Pourtant, à plus de 200 mètres de profondeur, du dioxyde de carbone d’origine volcanique s’accumulait lentement sous l’eau. Vers 21 heures, un glissement de terrain ou une perturbation interne a tout déclenché. Les eaux profondes ont remonté brutalement. Le lac a « explosé » — sans lave, sans flammes — libérant environ 1,6 million de tonnes de CO₂ en une seule fois.
Une colonne d’eau et de mousse s’est élevée à près de 100 mètres. Puis le nuage invisible est descendu dans les vallées. Plus lourd que l’air, il avançait à 50 km/h, sur une hauteur de 50 mètres, étouffant tout sur son passage. Des familles se sont effondrées en cuisinant. D’autres ne se sont jamais réveillées.
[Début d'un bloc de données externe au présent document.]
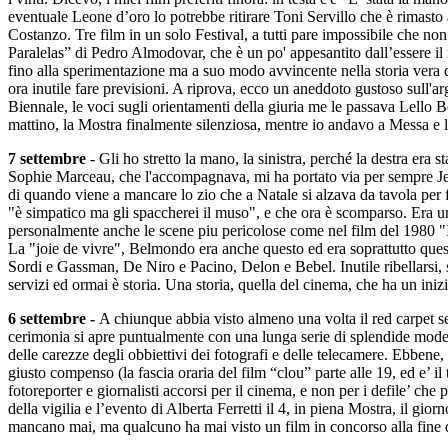
eventuale Leone d’oro lo potrebbe ritirare Toni Servillo che è rimast
Costanzo. Tre film in un solo Festival, a tutti pare impossibile che no
Paralelas” di Pedro Almodovar, che è un po' appesantito dall’essere il 
fino alla sperimentazione ma a suo modo avvincente nella storia vera d
ora inutile fare previsioni. A riprova, ecco un aneddoto gustoso sull'a
Biennale, le voci sugli orientamenti della giuria me le passava Lello Be
mattino, la Mostra finalmente silenziosa, mentre io andavo a Messa e lu
7 settembre
- Gli ho stretto la mano, la sinistra, perché la destra era 
Sophie Marceau, che l'accompagnava, mi ha portato via per sempre Jean
di quando viene a mancare lo zio che a Natale si alzava da tavola per fa
"è simpatico ma gli spaccherei il muso", e che ora è scomparso. Era u
personalmente anche le scene piu pericolose come nel film del 1980 "I
La "joie de vivre", Belmondo era anche questo ed era soprattutto quest
Sordi e Gassman, De Niro e Pacino, Delon e Bebel. Inutile ribellarsi, s
servizi ed ormai è storia. Una storia, quella del cinema, che ha un in
6 settembre -
A chiunque abbia visto almeno una volta il red carpet se
cerimonia si apre puntualmente con una lunga serie di splendide model
delle carezze degli obbiettivi dei fotografi e delle telecamere. Ebbene, 
giusto compenso (la fascia oraria del film “clou” parte alle 19, ed e’
fotoreporter e giornalisti accorsi per il cinema, e non per i defile’ ch
della vigilia e l’evento di Alberta Ferretti il 4, in piena Mostra, il gio
mancano mai, ma qualcuno ha mai visto un film in concorso alla fine di 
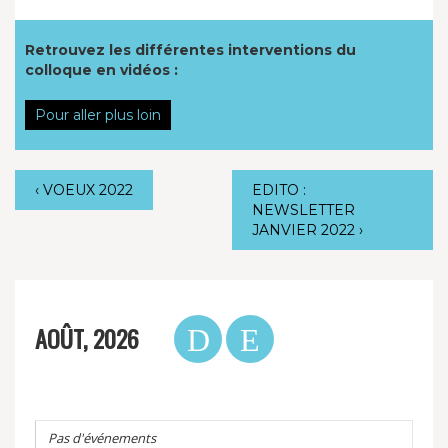
Retrouvez les différentes interventions du
colloque en vidéos :
Pour aller plus loin
‹
VOEUX 2022
EDITO :
NEWSLETTER
JANVIER 2022
›
AOÛT, 2026
Pas d'événements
Un désastre annoncé, ignoré
Le lendemain, les rares survivants — réfugiés sur les hauteurs — ont découvert un silence absolu. Ni oiseaux, ni insectes, ni animaux. Des corps sans violence apparente, figés dans le temps. Le lac, autrefois bleu, avait viré au rouge, coloré par le fer remonté des profondeurs.
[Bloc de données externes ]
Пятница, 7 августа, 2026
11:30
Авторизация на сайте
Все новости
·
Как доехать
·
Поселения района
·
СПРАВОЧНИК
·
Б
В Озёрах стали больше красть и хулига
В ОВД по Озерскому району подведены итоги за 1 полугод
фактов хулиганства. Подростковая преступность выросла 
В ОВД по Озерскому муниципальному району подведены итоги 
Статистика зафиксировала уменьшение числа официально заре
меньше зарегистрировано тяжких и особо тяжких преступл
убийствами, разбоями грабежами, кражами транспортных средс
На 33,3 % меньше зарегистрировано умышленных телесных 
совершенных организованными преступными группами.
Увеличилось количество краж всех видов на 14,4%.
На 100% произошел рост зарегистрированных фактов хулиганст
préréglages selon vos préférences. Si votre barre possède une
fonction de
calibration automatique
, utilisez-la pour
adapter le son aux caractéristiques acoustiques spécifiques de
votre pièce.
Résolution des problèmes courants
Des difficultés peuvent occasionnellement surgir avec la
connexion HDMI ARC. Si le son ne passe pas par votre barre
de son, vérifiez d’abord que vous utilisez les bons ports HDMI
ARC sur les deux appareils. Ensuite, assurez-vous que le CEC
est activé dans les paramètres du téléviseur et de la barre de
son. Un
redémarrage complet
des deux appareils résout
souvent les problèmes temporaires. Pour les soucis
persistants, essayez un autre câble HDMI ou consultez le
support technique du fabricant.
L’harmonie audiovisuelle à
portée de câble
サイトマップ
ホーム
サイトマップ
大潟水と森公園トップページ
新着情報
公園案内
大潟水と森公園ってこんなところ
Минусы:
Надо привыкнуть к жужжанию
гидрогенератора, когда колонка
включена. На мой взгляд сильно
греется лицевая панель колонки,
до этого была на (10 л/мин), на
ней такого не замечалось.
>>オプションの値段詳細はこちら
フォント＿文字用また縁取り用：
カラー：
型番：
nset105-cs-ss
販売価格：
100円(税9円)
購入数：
Ce qui a aggravé le choc : deux ans plus tôt, en 1984, un événement similaire s’était produit au lac Monoun, également au Cameroun. Il avait été traité comme un cas isolé, puis ignoré. Aucune leçon n’avait été tirée. Ces lacs dits méromictiques — dont les eaux ne se mélangent pas — n’étaient ni étudiés ni surveillés.
La tragédie de Nyos a forcé la communauté scientifique internationale à reconnaître un phénomène jusqu’alors inconnu : le limnological eruption, ou éruption lacustre.
Aujourd’hui, le lac Nyos est équipé de conduites permettant de dégazer les eaux en continu — une soupape permanente pour éviter une nouvelle accumulation. Un dispositif vital, mais qui rappelle une vérité simple : le danger le plus meurtrier est parfois celui qu’on ne voit pas venir.